Reconciling Contradictory Views on the Effectiveness of SFT in LLMs: An Interaction Perspective
For LLM practitioners, this work clarifies the mechanism behind SFT's inconsistent effectiveness and provides actionable insights for training, though it is incremental as it applies existing interaction-based explanations to a known problem.
This paper explains why supervised fine-tuning (SFT) is effective for small models but inconsistent for large language models (LLMs), finding that SFT primarily removes noise-like interactions and that this beneficial denoising stage is extremely brief, after which overfitting occurs. The findings offer practical guidance for early stopping in LLM training.

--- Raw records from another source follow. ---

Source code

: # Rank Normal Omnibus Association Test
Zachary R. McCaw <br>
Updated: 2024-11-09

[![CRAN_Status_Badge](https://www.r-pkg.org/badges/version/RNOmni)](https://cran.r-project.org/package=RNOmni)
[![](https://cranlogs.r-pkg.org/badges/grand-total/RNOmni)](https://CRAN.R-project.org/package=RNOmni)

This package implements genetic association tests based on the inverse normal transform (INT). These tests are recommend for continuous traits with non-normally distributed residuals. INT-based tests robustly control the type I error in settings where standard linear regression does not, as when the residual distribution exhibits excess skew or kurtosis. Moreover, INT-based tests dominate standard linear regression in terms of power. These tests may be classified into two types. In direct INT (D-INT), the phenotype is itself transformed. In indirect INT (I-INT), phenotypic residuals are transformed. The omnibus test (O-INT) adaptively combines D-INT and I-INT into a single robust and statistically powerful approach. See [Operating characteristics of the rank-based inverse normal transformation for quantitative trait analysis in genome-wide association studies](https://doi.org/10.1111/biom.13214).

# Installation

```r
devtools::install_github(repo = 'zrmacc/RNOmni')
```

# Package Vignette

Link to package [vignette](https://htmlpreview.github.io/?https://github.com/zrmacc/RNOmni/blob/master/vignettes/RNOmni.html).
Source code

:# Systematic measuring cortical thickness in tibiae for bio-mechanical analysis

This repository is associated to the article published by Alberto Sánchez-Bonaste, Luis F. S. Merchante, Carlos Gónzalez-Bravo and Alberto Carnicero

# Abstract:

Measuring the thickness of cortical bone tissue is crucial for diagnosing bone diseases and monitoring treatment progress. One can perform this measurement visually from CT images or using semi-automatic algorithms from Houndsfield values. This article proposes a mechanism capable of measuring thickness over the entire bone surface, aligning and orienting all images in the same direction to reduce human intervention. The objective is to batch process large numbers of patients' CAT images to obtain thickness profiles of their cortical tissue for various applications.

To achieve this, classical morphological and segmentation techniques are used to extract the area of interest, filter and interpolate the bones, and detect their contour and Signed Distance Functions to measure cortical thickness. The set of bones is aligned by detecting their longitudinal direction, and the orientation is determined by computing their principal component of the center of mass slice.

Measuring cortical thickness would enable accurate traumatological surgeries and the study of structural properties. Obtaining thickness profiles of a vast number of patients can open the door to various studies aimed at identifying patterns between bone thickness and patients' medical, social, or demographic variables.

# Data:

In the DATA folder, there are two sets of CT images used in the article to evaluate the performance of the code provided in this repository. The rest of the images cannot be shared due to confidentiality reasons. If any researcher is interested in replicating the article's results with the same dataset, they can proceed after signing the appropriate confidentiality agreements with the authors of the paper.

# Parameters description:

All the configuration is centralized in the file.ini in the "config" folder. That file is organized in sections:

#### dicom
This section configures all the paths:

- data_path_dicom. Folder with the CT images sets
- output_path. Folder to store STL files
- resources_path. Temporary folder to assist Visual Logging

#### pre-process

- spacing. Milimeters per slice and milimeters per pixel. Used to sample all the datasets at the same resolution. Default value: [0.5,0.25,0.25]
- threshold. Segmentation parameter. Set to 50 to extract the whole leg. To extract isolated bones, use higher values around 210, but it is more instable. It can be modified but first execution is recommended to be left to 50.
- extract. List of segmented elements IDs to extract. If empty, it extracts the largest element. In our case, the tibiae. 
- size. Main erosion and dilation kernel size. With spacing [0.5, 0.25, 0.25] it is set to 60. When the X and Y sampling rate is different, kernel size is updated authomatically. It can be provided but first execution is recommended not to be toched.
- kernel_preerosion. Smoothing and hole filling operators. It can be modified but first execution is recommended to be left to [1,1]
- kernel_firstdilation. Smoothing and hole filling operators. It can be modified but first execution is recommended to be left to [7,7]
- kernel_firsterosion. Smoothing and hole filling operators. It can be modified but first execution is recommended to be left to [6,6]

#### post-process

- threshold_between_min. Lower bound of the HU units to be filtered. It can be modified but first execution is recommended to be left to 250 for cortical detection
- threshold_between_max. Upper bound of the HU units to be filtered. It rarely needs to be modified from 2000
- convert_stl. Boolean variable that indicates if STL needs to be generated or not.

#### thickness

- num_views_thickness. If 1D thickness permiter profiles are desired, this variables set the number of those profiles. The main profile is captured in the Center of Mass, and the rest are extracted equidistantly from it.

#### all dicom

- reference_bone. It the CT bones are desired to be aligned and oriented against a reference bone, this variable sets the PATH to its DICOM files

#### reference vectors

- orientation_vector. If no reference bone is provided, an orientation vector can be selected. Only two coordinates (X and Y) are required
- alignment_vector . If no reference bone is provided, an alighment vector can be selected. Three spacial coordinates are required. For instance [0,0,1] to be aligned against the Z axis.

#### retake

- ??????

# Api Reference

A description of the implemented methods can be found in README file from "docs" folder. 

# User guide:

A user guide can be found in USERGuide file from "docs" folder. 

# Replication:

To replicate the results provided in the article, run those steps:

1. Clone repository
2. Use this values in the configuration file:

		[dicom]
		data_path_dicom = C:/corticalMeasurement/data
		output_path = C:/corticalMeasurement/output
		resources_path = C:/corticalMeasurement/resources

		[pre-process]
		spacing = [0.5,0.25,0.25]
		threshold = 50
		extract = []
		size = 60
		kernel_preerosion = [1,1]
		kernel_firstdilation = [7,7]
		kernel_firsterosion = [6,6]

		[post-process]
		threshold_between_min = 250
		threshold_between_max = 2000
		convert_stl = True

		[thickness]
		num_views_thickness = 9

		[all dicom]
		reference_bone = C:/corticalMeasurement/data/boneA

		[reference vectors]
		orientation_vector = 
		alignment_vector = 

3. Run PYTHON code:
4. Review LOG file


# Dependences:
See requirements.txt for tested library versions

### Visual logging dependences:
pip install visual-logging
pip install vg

This paper explores a scientific question in supervised fine-tuning (SFT): why SFT is broadly effective for small-scale deep neural networks, yet can produce inconsistent or even detrimental effects when applied to large language models (LLMs). Recent advances in interaction-based explanations suggest that interactions between words/tokens provide a faithful metric for quantifying the inference patterns encoded by LLMs. We find that the evolution of interactions during SFT can effectively explain the inconsistent effectiveness of SFT for LLMs. Specifically, we find that (1) SFT primarily removes noise-like interactions, while rarely acquiring reliable new interactions. (2) This denoising stage is extremely brief, after which continued fine-tuning tends to introduce overfitted interactions. We validate these findings across multiple LLMs and datasets. Our findings provide new insights into early stopping and offer practical guidance for LLM training.